> Given exercise A
Rewrite the paragraph of the text on network occupations beginning "Because networks are configured in many ways" as a brief list that keeps its main facts.

> Text excerpt

= = =

Because networks are configured in many ways, network systems and data communications analysts and administrators are needed to design, test, evaluate, and oversee systems that range from local connections between two offices in the same building to vast global networks. Voice mail and e-mail systems, local and wide area networks, the Internet and intranets (self-contained internal networks within an organization that use wireless technology) are among the data communications systems these professionals work with. The Bureau of Labor Statistics predicts that network systems and data communications analysts will be the second-fastest-growing occupation between 2004 and 2014, with the number of positions increasing by 54.6 percent during that time. Network and computer systems administrators will also be a fast-growing occupation; the number of positions for this group is projected to increase by 38.4 percent over the decade.

= = =

Dataset entries:
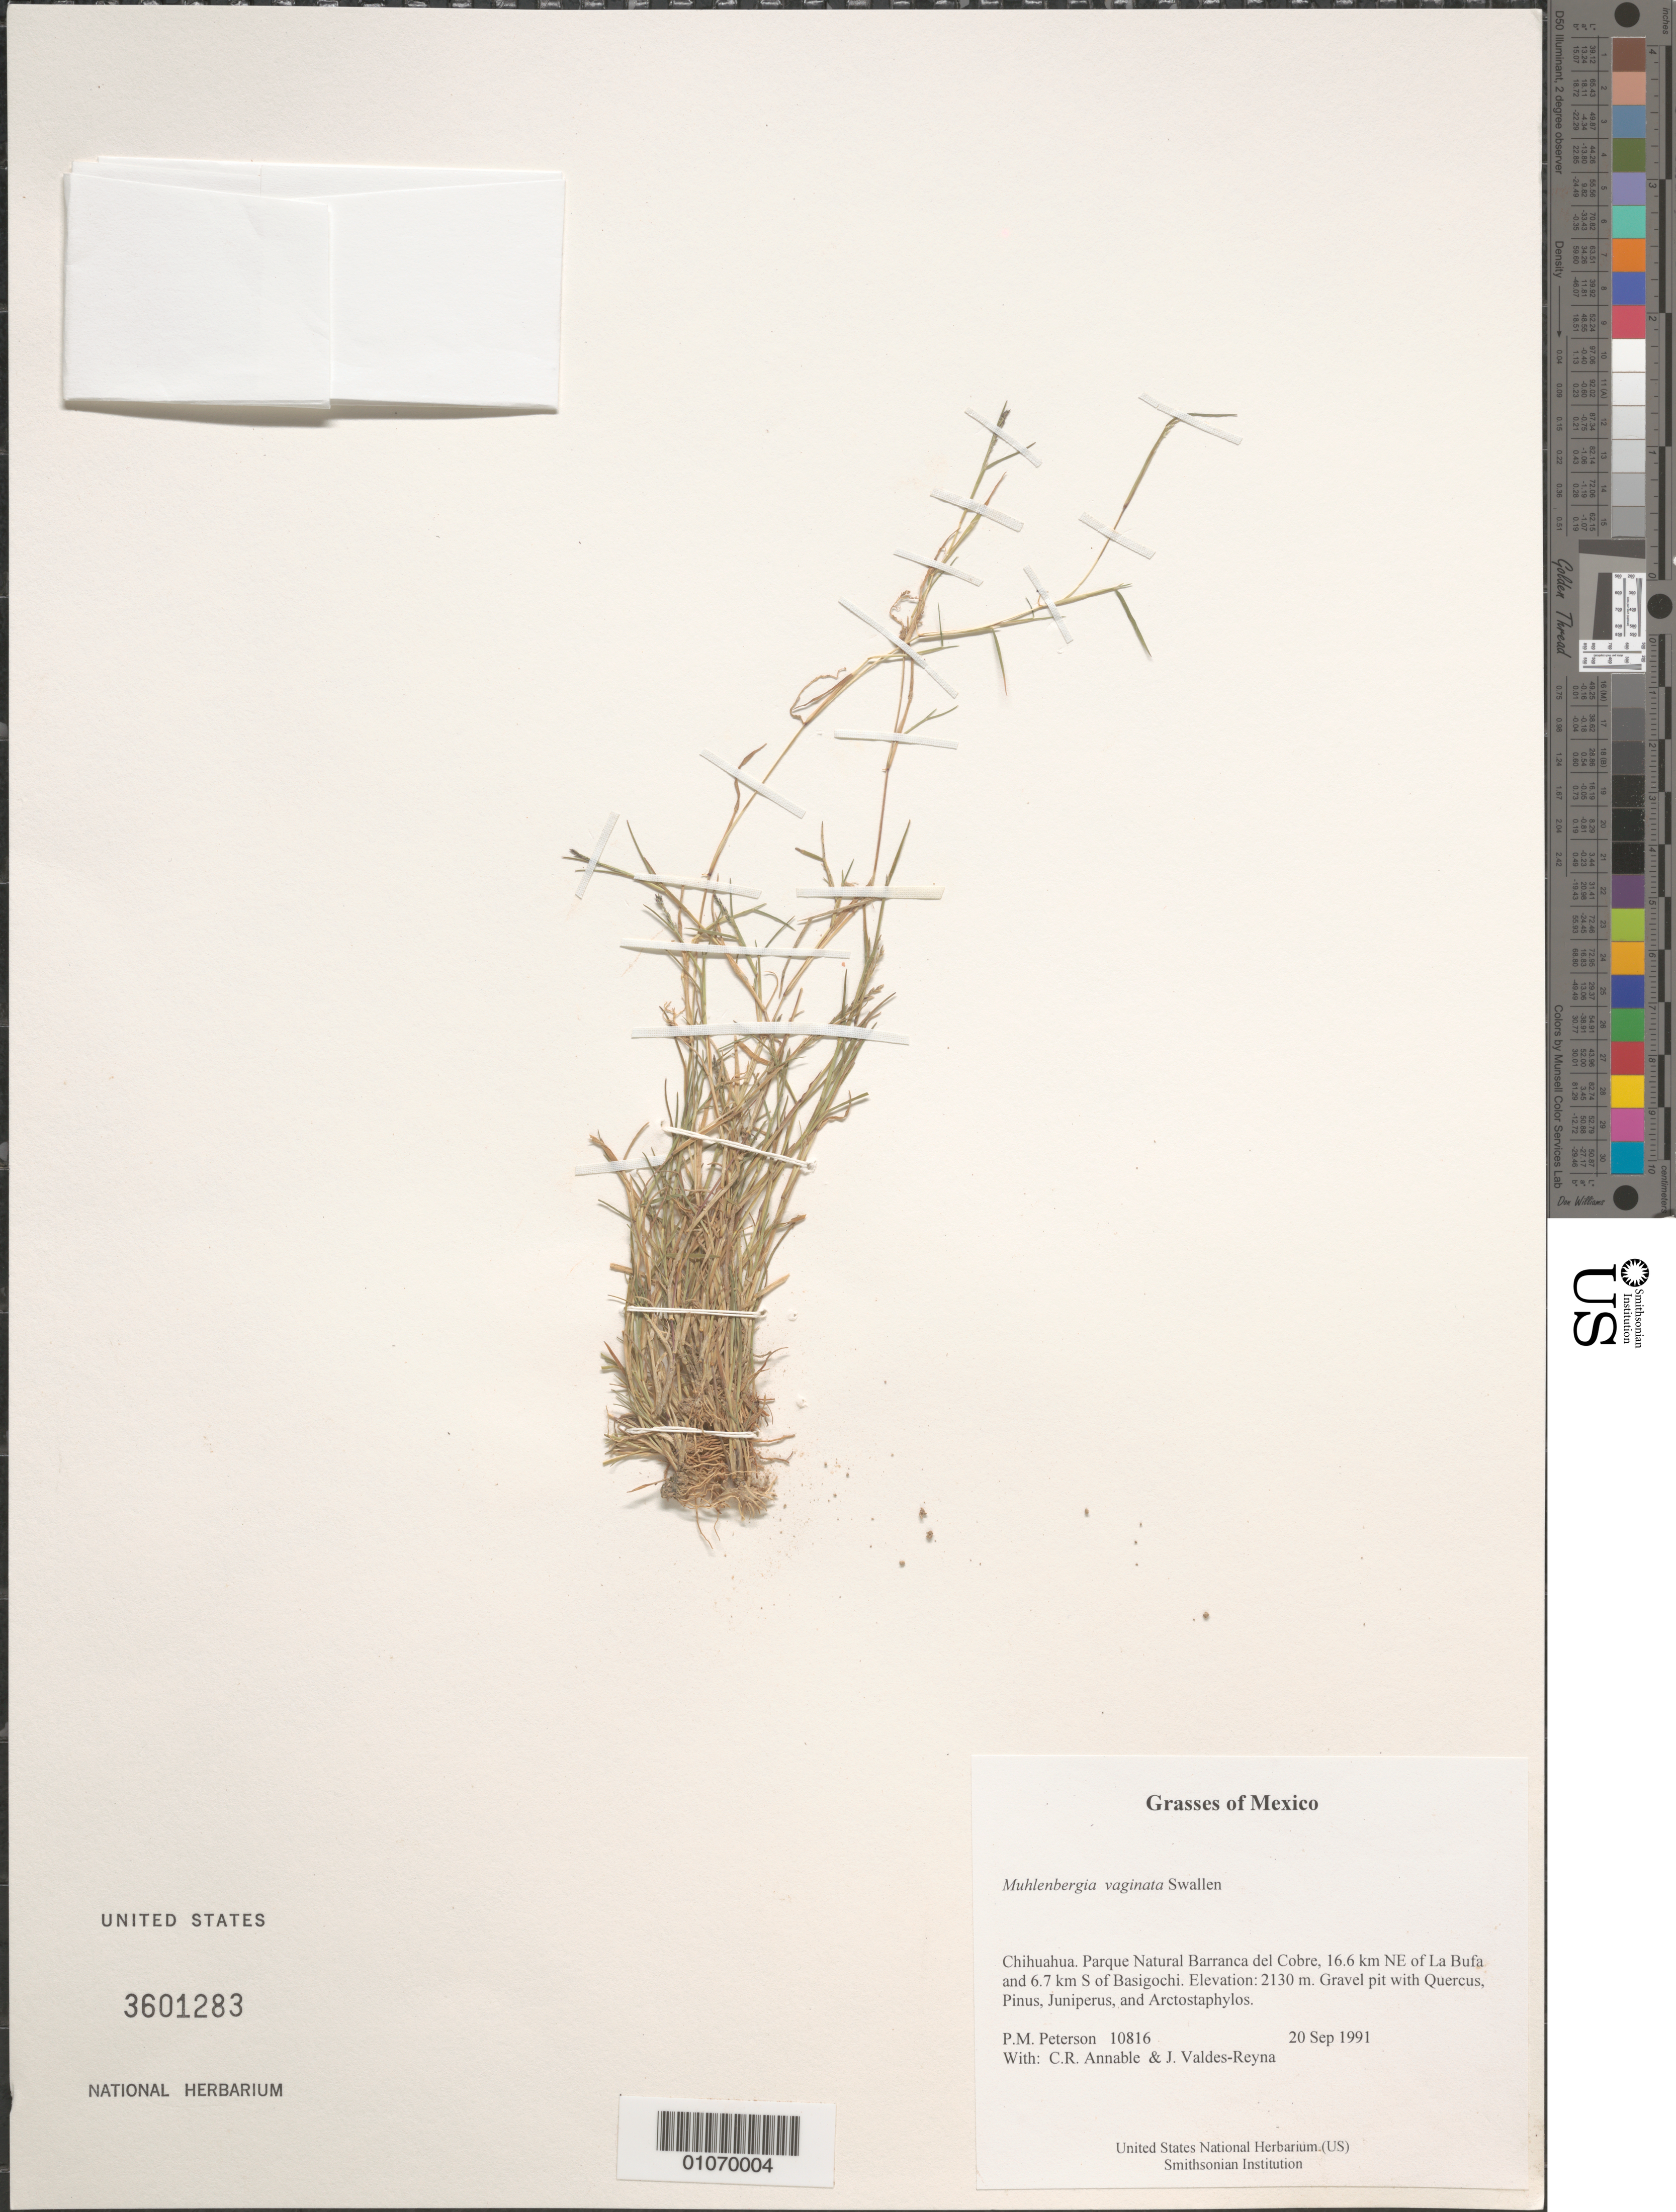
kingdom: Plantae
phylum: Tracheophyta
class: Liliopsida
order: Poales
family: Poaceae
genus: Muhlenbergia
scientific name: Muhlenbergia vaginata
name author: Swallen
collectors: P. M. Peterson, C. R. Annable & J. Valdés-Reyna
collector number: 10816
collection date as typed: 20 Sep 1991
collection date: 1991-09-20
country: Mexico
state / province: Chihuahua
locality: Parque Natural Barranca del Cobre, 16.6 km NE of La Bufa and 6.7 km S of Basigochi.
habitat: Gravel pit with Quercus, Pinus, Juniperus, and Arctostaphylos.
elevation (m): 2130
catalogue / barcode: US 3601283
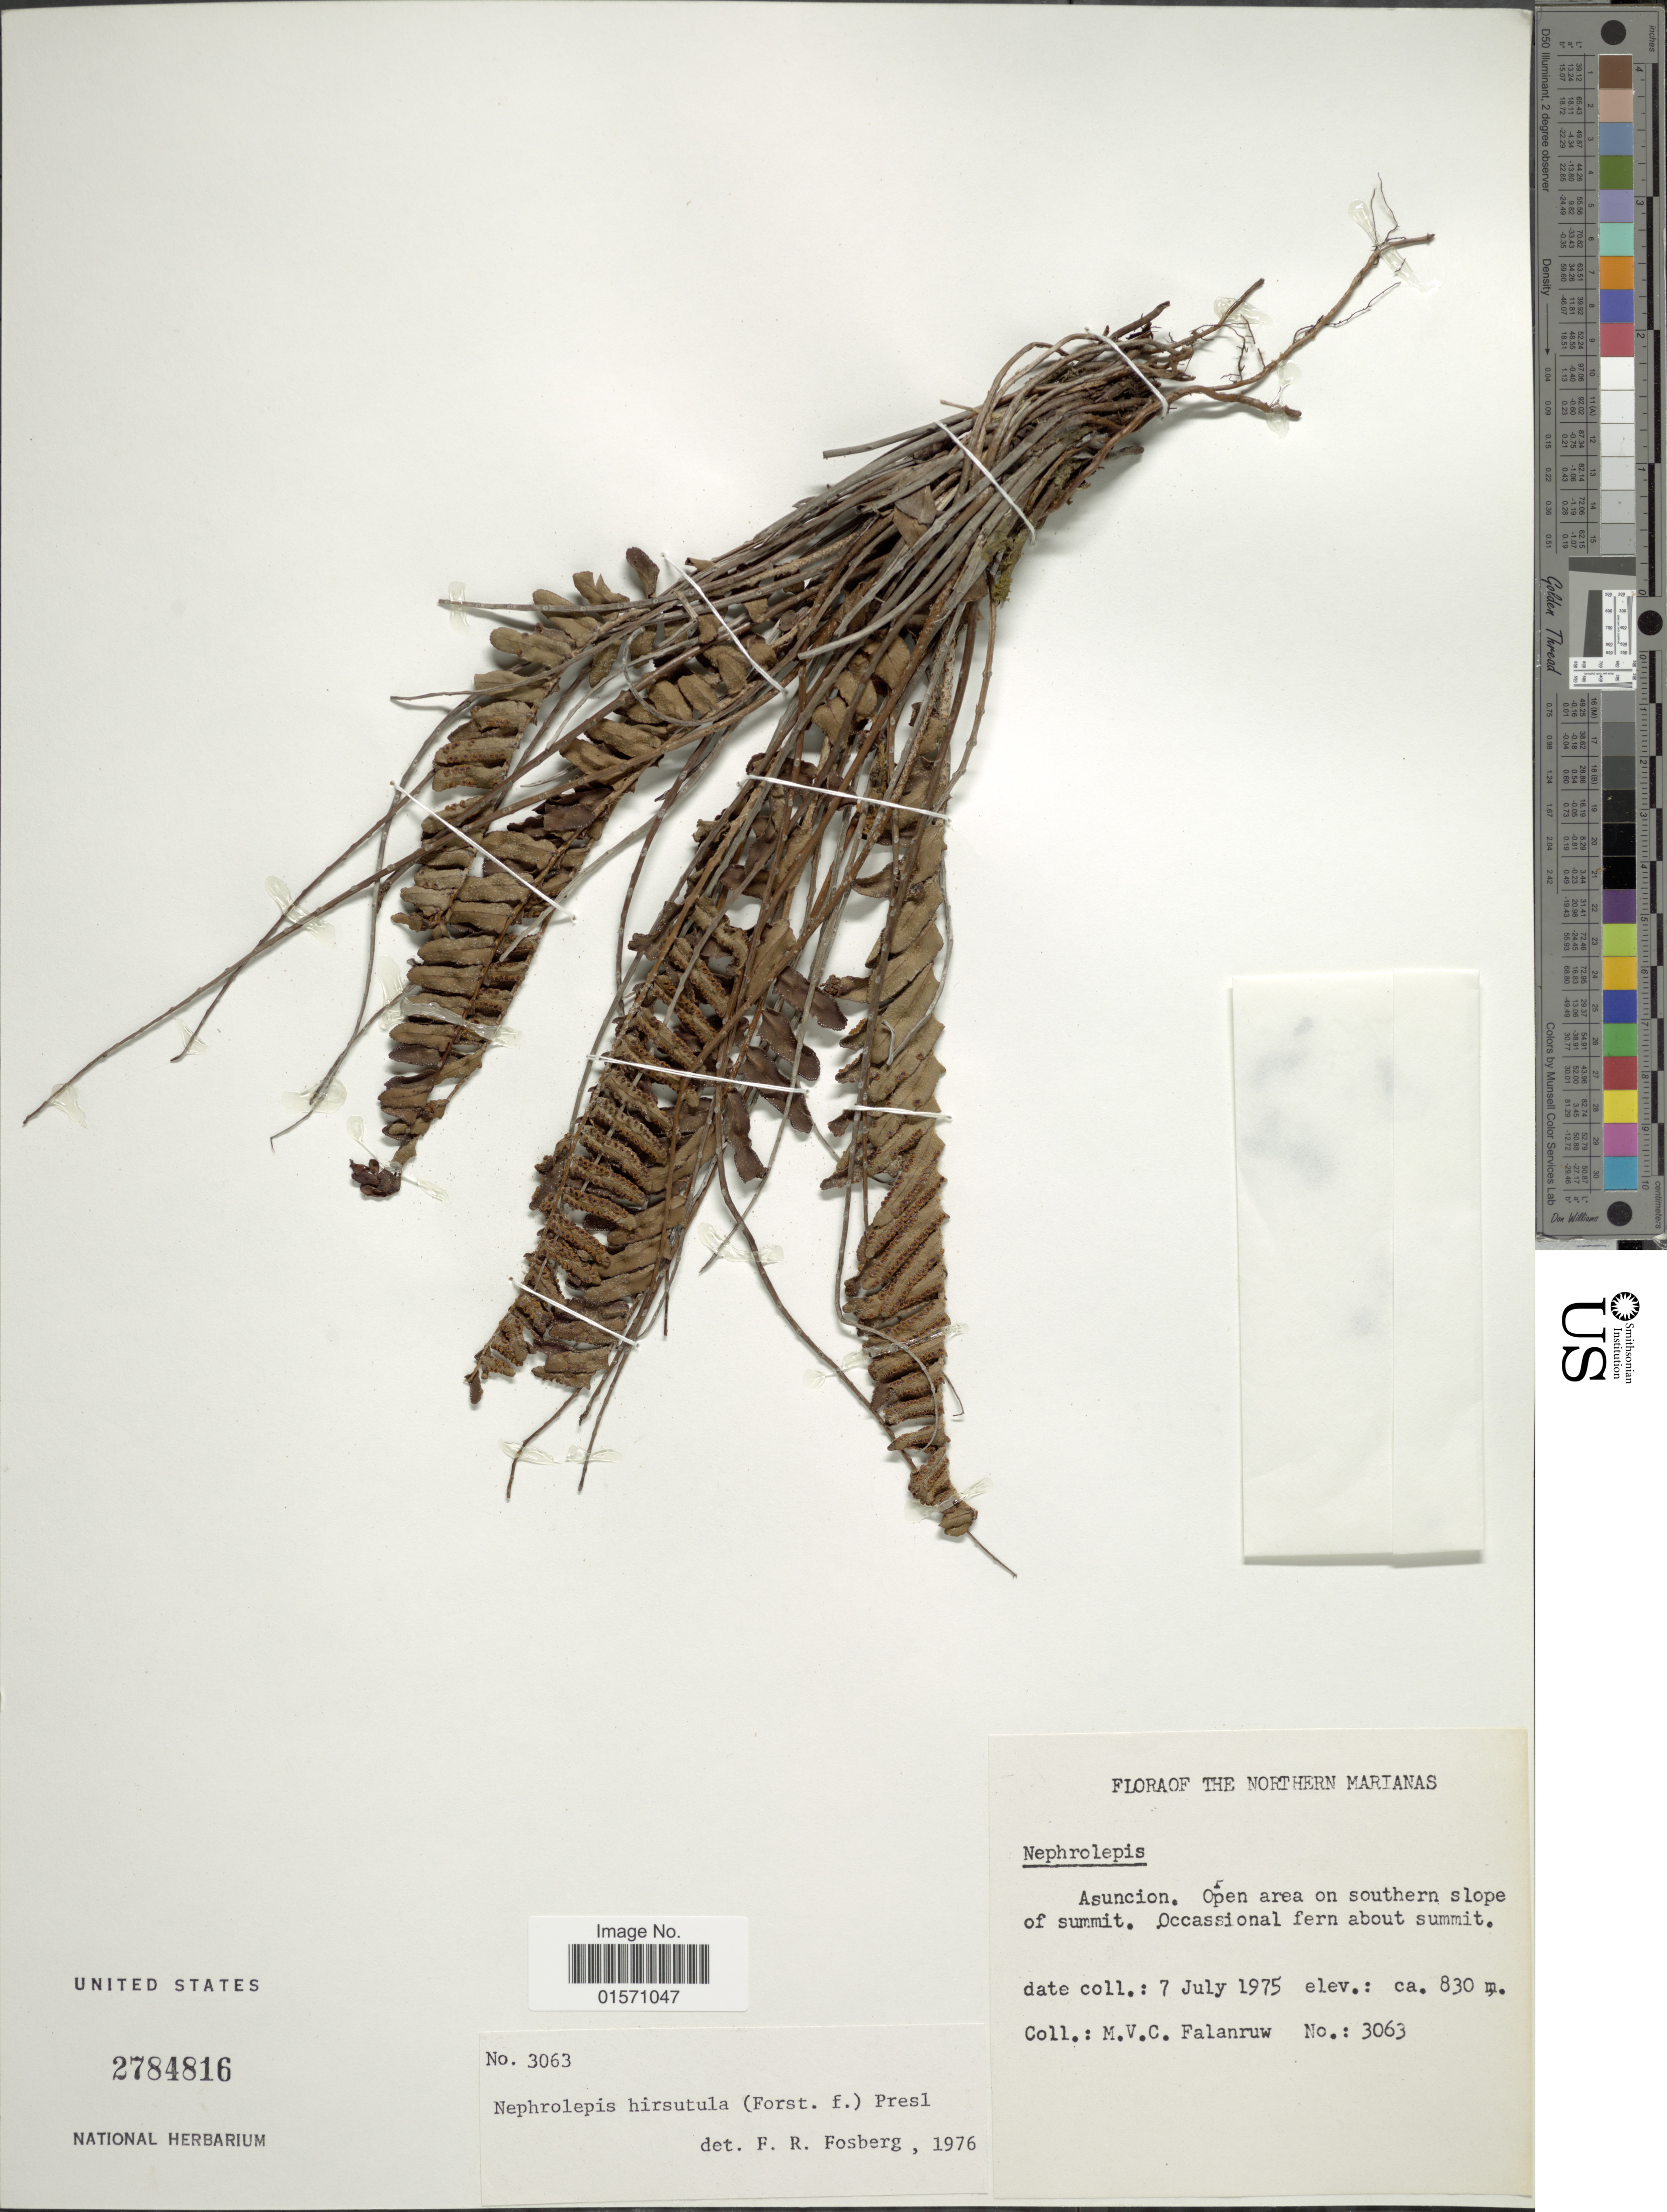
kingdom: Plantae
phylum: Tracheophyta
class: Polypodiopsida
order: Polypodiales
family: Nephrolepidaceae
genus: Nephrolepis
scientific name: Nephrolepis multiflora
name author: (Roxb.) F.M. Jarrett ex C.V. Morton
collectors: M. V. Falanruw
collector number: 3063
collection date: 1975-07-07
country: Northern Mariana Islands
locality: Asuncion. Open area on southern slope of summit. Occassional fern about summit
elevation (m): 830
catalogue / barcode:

= = =

> Given exercise B
In the records, reproduce the lines from the one containing "order: Polypodiales" through the end of the records, substituting "location" for "locality" and leaving everything else unchanged.

> Worked solution A
- Network systems and data communications analysts and administrators design, test, evaluate, and oversee network systems, from local connections between two offices in one building to vast global networks.
- These systems include voice mail and e-mail, local and wide area networks, the Internet, and intranets.
- The Bureau of Labor Statistics predicts that network systems and data communications analysts will be the second-fastest-growing occupation between 2004 and 2014, with positions increasing by 54.6 percent.
- Positions for network and computer systems administrators are projected to increase by 38.4 percent over the same decade.

> Worked solution B
order: Polypodiales
family: Nephrolepidaceae
genus: Nephrolepis
scientific name: Nephrolepis multiflora
name author: (Roxb.) F.M. Jarrett ex C.V. Morton
collectors: M. V. Falanruw
collector number: 3063
collection date: 1975-07-07
country: Northern Mariana Islands
location: Asuncion. Open area on southern slope of summit. Occassional fern about summit
elevation (m): 830
catalogue / barcode:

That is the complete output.